MATERIAL PROVIDED START

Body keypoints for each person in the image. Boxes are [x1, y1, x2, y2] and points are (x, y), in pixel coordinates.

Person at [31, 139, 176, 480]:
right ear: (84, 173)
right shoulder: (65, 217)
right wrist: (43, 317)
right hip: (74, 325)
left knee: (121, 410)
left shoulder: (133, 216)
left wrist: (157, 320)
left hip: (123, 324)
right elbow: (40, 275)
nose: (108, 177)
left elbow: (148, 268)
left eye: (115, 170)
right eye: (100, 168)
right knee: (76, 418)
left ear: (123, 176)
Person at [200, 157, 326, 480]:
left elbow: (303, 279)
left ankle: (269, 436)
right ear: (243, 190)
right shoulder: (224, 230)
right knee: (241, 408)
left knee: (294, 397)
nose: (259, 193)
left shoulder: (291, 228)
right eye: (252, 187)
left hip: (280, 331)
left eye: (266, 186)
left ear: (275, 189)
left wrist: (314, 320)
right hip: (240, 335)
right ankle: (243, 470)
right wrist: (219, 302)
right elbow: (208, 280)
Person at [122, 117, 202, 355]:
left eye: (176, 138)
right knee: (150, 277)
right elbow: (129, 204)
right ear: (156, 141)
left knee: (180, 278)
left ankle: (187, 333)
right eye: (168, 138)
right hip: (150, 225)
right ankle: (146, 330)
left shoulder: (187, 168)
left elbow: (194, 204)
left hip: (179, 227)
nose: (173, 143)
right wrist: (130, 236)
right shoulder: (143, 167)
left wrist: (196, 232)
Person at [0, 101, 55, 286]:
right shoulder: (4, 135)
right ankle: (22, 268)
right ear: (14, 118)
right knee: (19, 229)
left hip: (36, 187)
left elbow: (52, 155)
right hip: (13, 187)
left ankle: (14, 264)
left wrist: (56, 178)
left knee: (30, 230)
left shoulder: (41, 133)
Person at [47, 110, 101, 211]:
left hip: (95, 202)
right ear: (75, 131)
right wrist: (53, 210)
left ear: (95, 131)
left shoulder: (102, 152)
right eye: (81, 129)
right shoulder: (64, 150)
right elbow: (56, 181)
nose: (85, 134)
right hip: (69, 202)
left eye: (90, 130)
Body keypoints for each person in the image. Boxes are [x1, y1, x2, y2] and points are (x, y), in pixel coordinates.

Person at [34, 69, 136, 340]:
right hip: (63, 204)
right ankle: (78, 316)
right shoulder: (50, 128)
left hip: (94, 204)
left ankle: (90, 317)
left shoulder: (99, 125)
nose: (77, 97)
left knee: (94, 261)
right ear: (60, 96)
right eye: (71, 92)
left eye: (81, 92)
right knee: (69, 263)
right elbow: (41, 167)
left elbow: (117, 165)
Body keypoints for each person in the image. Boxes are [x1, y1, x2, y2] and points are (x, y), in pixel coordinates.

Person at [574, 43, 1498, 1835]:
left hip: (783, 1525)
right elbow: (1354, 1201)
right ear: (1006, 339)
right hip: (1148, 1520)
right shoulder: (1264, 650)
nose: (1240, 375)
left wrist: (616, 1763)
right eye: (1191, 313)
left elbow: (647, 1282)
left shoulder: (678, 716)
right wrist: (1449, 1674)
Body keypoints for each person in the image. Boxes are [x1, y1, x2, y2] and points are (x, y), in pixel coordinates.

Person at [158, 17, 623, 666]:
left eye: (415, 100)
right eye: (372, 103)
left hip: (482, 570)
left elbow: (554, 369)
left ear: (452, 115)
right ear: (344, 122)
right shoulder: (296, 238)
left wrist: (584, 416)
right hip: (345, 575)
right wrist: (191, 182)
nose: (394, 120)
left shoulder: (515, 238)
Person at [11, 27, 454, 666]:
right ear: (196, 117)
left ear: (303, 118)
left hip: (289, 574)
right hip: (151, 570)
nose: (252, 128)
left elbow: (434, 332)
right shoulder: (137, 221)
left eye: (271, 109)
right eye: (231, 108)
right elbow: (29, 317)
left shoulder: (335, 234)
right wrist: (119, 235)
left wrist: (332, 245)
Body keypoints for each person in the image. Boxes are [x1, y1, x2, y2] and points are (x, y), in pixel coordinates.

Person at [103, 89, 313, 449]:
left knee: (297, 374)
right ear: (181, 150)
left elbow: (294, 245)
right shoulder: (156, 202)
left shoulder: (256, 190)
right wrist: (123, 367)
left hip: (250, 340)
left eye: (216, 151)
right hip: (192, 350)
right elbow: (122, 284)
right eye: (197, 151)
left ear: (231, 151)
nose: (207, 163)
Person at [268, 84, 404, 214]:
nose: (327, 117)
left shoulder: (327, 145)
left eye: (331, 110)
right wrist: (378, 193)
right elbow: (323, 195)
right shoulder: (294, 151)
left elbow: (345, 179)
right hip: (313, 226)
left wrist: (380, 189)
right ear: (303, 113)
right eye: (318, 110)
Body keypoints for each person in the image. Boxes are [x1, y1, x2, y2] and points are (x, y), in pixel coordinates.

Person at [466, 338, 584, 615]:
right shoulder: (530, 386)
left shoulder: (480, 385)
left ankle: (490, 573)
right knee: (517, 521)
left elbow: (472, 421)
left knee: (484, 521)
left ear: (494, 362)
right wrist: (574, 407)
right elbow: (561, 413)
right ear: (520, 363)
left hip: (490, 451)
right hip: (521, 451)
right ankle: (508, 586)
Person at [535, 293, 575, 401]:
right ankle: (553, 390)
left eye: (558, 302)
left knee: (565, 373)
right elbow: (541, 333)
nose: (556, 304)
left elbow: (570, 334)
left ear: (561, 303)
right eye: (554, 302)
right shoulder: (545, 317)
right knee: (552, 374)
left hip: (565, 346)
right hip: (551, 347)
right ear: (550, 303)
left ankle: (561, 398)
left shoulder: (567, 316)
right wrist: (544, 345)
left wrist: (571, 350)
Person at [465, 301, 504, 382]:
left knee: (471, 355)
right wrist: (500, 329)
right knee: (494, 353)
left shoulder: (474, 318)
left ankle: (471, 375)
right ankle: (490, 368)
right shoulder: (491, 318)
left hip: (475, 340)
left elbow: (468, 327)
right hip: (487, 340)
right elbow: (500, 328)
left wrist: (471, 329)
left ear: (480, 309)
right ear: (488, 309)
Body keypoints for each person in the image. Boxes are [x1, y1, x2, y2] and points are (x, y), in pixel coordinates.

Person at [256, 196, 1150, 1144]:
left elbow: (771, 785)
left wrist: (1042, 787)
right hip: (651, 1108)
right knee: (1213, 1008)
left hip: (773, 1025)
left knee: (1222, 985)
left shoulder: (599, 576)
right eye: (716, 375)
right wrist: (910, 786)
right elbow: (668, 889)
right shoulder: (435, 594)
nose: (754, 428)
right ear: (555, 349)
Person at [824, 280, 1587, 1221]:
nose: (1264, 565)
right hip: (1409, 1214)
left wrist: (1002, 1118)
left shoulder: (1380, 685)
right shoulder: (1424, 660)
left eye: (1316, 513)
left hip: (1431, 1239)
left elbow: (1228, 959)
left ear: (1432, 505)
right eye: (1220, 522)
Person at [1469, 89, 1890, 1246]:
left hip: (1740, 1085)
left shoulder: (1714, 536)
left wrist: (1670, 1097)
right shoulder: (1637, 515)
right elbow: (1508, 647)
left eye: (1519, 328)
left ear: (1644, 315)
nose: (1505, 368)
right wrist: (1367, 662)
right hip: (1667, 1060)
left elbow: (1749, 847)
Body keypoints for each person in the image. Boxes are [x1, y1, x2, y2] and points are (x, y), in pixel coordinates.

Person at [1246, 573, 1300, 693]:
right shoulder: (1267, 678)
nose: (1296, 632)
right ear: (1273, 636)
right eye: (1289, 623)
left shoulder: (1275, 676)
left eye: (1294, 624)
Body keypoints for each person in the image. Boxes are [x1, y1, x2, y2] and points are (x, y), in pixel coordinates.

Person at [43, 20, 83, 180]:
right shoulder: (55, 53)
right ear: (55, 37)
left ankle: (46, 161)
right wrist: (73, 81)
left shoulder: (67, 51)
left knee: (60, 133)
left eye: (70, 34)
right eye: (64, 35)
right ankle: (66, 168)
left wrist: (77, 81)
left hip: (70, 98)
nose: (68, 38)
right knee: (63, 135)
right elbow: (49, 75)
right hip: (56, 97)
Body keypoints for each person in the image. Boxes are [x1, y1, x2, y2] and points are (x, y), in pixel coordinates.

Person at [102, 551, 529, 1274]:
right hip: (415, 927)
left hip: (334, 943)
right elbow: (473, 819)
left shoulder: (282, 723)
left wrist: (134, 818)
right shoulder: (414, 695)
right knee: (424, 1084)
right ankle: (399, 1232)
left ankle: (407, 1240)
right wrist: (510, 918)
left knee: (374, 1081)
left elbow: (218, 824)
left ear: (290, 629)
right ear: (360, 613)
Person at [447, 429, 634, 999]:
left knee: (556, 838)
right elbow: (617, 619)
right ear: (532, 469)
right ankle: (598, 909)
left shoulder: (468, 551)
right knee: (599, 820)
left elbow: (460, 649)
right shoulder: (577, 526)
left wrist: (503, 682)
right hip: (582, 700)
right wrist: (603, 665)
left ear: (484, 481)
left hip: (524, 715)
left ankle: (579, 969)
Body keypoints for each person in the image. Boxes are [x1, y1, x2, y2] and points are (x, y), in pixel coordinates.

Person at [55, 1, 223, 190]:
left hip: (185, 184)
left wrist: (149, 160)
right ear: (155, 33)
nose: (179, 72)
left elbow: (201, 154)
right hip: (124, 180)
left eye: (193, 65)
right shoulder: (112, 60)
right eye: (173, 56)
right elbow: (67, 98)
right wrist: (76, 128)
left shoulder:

MATERIAL PROVIDED END

In the listing above, start at the line with "right wrist: (910, 786)", go on through the line with "left elbow: (1749, 847)", and copy each of those lines exactly; leave out all the rest.

right wrist: (910, 786)
right elbow: (668, 889)
right shoulder: (435, 594)
nose: (754, 428)
right ear: (555, 349)
Person at [824, 280, 1587, 1221]:
nose: (1264, 565)
right hip: (1409, 1214)
left wrist: (1002, 1118)
left shoulder: (1380, 685)
right shoulder: (1424, 660)
left eye: (1316, 513)
left hip: (1431, 1239)
left elbow: (1228, 959)
left ear: (1432, 505)
right eye: (1220, 522)
Person at [1469, 89, 1890, 1246]:
left hip: (1740, 1085)
left shoulder: (1714, 536)
left wrist: (1670, 1097)
right shoulder: (1637, 515)
right elbow: (1508, 647)
left eye: (1519, 328)
left ear: (1644, 315)
nose: (1505, 368)
right wrist: (1367, 662)
right hip: (1667, 1060)
left elbow: (1749, 847)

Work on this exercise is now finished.